Bei den Ostdeutschen Meisterschaften holten sie im vergangenen Jahr bereits mehrere Medaillen. In diesem Jahr qualifizierten sich die Kanuten für die Deutschen Meisterschaften, die am 28. September in Hamburg stattfinden.

„Kanufahren kann nicht jeder, das muss man lernen. Bei uns beginnen die Kinder frühestens mit sieben Jahren das Paddeln“, erklärt Trainer René Kwasniewski. Zwei Mal pro Woche trainieren die Kinder und Jugendlichen. Im Sommer fahren sie auf dem Kanal, im Winter stehen Übungen im Kraftraum sowie Schwimmtraining an. Denn die Kinder müssen „sicher schwimmen können“, das Seepferdchen reiche als Beleg nicht aus, so Kwasniewski. Deshalb überzeugt sich der Trainer persönlich von den Schwimmfähigkeiten seiner Schützlinge .

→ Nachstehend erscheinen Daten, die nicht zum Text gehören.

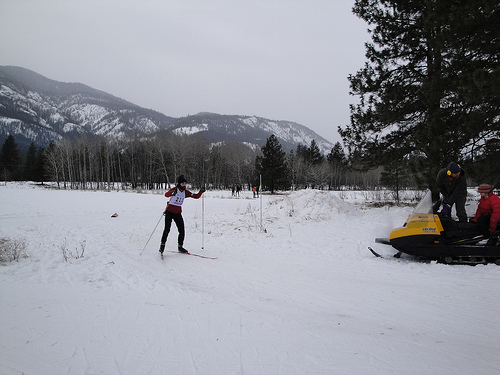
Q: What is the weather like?
A: It is cloudy.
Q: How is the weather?
A: It is cloudy.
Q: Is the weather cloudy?
A: Yes, it is cloudy.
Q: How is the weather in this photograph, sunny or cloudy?
A: It is cloudy.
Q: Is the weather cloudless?
A: No, it is cloudy.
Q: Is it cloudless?
A: No, it is cloudy.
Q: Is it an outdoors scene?
A: Yes, it is outdoors.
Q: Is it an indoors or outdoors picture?
A: It is outdoors.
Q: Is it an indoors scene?
A: No, it is outdoors.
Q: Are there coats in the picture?
A: Yes, there is a coat.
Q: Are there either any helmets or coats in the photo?
A: Yes, there is a coat.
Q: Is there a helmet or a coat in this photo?
A: Yes, there is a coat.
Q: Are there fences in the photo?
A: No, there are no fences.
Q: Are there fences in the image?
A: No, there are no fences.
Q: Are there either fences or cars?
A: No, there are no fences or cars.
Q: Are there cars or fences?
A: No, there are no fences or cars.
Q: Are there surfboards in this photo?
A: No, there are no surfboards.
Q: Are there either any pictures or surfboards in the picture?
A: No, there are no surfboards or pictures.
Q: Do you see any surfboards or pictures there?
A: No, there are no surfboards or pictures.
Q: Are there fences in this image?
A: No, there are no fences.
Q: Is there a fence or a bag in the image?
A: No, there are no fences or bags.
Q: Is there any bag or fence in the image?
A: No, there are no fences or bags.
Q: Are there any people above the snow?
A: Yes, there is a person above the snow.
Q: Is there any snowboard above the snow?
A: No, there is a person above the snow.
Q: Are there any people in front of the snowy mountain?
A: Yes, there is a person in front of the mountain.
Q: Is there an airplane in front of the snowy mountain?
A: No, there is a person in front of the mountain.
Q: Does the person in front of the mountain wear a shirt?
A: Yes, the person wears a shirt.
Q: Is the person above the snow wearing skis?
A: Yes, the person is wearing skis.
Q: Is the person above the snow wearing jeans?
A: No, the person is wearing skis.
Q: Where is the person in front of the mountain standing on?
A: The person is standing on the snow.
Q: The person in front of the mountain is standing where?
A: The person is standing on the snow.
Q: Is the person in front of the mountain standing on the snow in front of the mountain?
A: Yes, the person is standing on the snow.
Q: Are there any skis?
A: Yes, there are skis.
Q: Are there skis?
A: Yes, there are skis.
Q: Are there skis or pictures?
A: Yes, there are skis.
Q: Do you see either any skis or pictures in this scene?
A: Yes, there are skis.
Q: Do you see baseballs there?
A: No, there are no baseballs.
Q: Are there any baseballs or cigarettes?
A: No, there are no baseballs or cigarettes.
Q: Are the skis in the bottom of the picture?
A: Yes, the skis are in the bottom of the image.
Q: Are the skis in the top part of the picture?
A: No, the skis are in the bottom of the image.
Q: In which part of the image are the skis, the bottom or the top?
A: The skis are in the bottom of the image.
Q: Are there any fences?
A: No, there are no fences.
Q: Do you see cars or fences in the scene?
A: No, there are no fences or cars.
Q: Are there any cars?
A: No, there are no cars.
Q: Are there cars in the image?
A: No, there are no cars.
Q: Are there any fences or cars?
A: No, there are no cars or fences.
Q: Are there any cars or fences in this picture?
A: No, there are no cars or fences.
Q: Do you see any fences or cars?
A: No, there are no cars or fences.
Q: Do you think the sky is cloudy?
A: Yes, the sky is cloudy.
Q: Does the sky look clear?
A: No, the sky is cloudy.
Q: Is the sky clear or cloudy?
A: The sky is cloudy.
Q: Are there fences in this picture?
A: No, there are no fences.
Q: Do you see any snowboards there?
A: No, there are no snowboards.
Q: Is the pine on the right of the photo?
A: Yes, the pine is on the right of the image.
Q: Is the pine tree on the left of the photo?
A: No, the pine tree is on the right of the image.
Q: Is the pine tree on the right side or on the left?
A: The pine tree is on the right of the image.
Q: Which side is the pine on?
A: The pine is on the right of the image.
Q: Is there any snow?
A: Yes, there is snow.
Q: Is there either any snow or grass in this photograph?
A: Yes, there is snow.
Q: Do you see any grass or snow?
A: Yes, there is snow.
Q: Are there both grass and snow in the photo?
A: No, there is snow but no grass.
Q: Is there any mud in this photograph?
A: No, there is no mud.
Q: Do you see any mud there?
A: No, there is no mud.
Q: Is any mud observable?
A: No, there is no mud.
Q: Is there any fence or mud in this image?
A: No, there are no mud or fences.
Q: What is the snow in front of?
A: The snow is in front of the mountain.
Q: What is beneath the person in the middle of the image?
A: The snow is beneath the person.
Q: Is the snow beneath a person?
A: Yes, the snow is beneath a person.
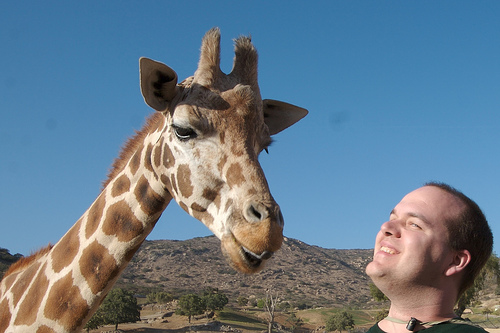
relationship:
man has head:
[359, 150, 491, 332] [387, 174, 485, 291]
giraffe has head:
[26, 46, 296, 319] [119, 50, 306, 286]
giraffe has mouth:
[26, 46, 296, 319] [231, 232, 287, 276]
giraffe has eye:
[26, 46, 296, 319] [158, 108, 205, 151]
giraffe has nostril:
[26, 46, 296, 319] [245, 186, 276, 226]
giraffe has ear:
[26, 46, 296, 319] [132, 46, 208, 158]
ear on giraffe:
[132, 46, 208, 158] [26, 46, 296, 319]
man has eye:
[359, 150, 491, 332] [397, 214, 416, 230]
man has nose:
[359, 150, 491, 332] [372, 213, 458, 270]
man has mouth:
[359, 150, 491, 332] [373, 241, 403, 259]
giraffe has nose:
[26, 46, 296, 319] [372, 213, 458, 270]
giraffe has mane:
[26, 46, 296, 319] [109, 111, 170, 181]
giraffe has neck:
[26, 46, 296, 319] [10, 168, 152, 307]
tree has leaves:
[179, 266, 208, 331] [170, 291, 191, 317]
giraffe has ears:
[26, 46, 296, 319] [131, 51, 318, 138]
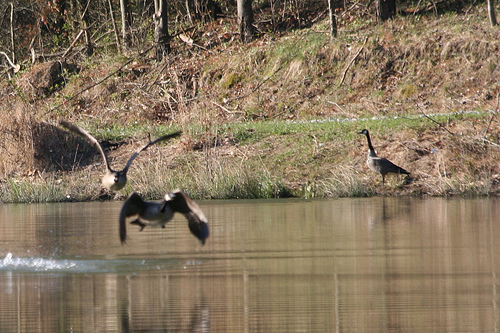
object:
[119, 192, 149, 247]
bird wings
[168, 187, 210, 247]
bird wings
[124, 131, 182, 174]
bird wings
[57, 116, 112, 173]
bird wings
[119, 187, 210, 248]
bird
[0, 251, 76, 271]
splash mark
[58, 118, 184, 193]
bird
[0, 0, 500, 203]
embankment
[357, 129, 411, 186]
bird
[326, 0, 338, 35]
trunk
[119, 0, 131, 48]
trunk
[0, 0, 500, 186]
hill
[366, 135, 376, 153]
neck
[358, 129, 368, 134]
face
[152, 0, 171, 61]
tree trunk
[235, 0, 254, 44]
tree trunk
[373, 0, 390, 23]
tree trunk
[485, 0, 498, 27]
tree trunk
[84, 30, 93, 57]
tree trunk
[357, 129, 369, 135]
head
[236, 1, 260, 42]
trunk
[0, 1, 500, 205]
grass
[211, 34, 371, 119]
tree limbs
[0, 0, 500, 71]
trees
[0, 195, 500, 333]
embarkments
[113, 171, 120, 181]
head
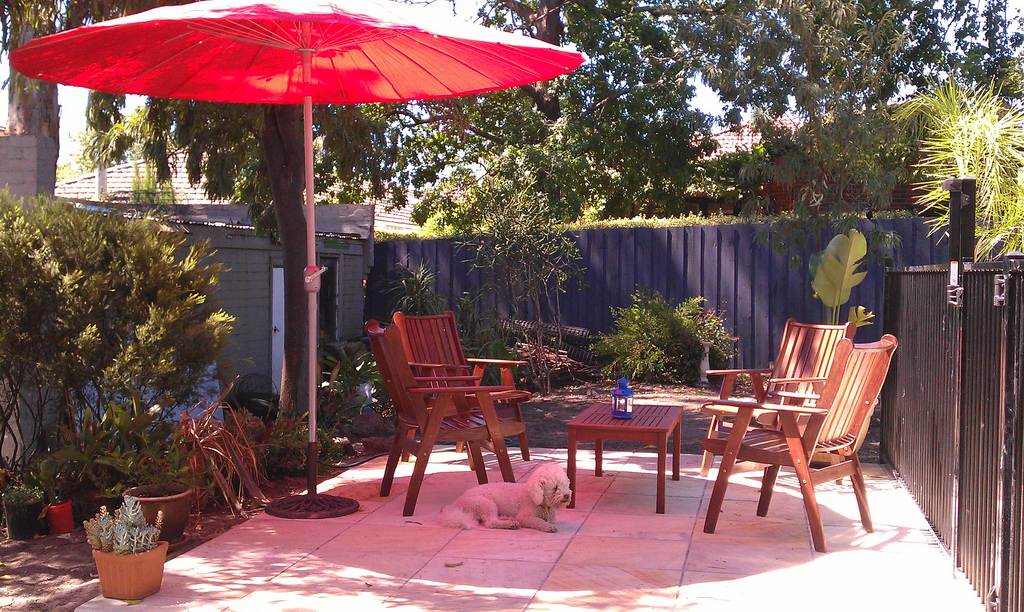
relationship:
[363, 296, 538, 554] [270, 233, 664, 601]
chair outside on porch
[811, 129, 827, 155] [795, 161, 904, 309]
leaf on stem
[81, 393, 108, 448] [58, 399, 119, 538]
leaf on stem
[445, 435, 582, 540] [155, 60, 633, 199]
dog sitting below umbrella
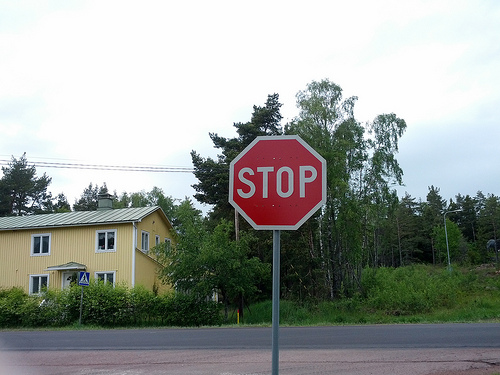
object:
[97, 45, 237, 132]
clouds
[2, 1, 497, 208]
sky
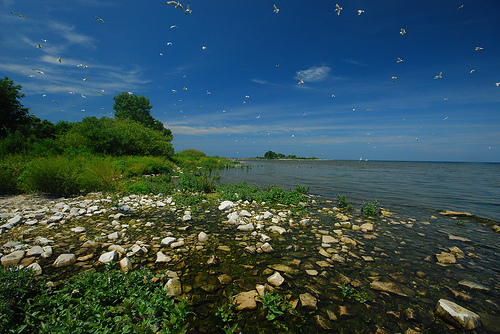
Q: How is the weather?
A: It is clear.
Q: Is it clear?
A: Yes, it is clear.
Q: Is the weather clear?
A: Yes, it is clear.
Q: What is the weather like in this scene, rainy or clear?
A: It is clear.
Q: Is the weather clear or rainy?
A: It is clear.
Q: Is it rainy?
A: No, it is clear.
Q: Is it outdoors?
A: Yes, it is outdoors.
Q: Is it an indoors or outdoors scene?
A: It is outdoors.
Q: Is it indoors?
A: No, it is outdoors.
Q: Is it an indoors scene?
A: No, it is outdoors.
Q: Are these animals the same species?
A: Yes, all the animals are birds.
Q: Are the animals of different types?
A: No, all the animals are birds.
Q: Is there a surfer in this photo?
A: No, there are no surfers.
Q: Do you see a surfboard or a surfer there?
A: No, there are no surfers or surfboards.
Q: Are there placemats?
A: No, there are no placemats.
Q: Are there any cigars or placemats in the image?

An zehn bis 14 Wettkämpfen pro Saison nehmen die Burger Kanuten teil. „Was ihr in so jungen Jahren schon erreicht habt, ist beeindruckend“, staunte Landrat Steffen Burchhardt. Auch Lutz Lapke, Vorsitzender des Kreissportbundes, lobte besonders die Talentgruppe, eine von zweien im Jerichower Land. Deren Mitglieder werden trainiert, damit vielleicht einer von ihnen den Sprung zum Landesleistungszentrum nach Magdeburg schafft. „Und für Sachsen-Anhalt eine Goldmedaille nach Hause holt“, hofft Trainer René Kwasniewski.